Sterling / Dollar watchers will note the way the 10 day moving average at $1.2226 has been capping the price action. Below this one would be looking to a sub $1.20 target to retest the Flash Crash floor of $1.1950 from October 7.

Outstanding charts among the FTSE 350 included Kaz Minerals (KAZ), where above the 10 day moving a journey to 350p. Mining giant Rio Tinto (RIO) looks to be making good on its recent push to new 52 week highs with a possible 3,300p December price channel target. Despite its losses RBS (RBS) looks to be heading towards a July resistance line projection target at 220p while its 50 day moving average at 188p holds.

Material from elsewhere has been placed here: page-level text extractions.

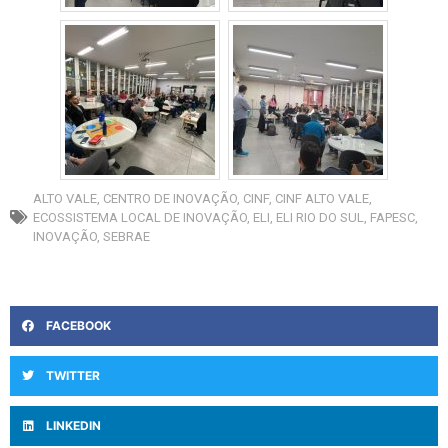
ALTO VALE
,
CENTRO DE INOVAÇÃO
,
CINF
,
CINF ALTO VALE
,
ECOSSISTEMA LOCAL DE INOVAÇÃO
,
ELI
,
ELI RIO DO SUL
,
FAPESC
,
INOVAÇÃO
,
SEBRAE
FACEBOOK
TWITTER
LINKEDIN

For the small caps the highlights included Hurricane Energy (HUR) with the completion of a Horizontal Sidetrack Well. Recent support for the shares has come in above the 50 day moving average at 36p. While this holds one would be looking to the top of a trend channel from June at 55p by the end of this year. Russia focused nickel miner Amur Minerals (AMC) managed to break through its 50 day moving average at 3.18p to highlight the chance of a push to 6p at a near term triangle formation top on its daily chart. Finally, shares of Canadian Overseas Petroleum (COPL) appeared to be headed towards 14p while recent 10p support is held, on speculation regarding its Liberia Asset.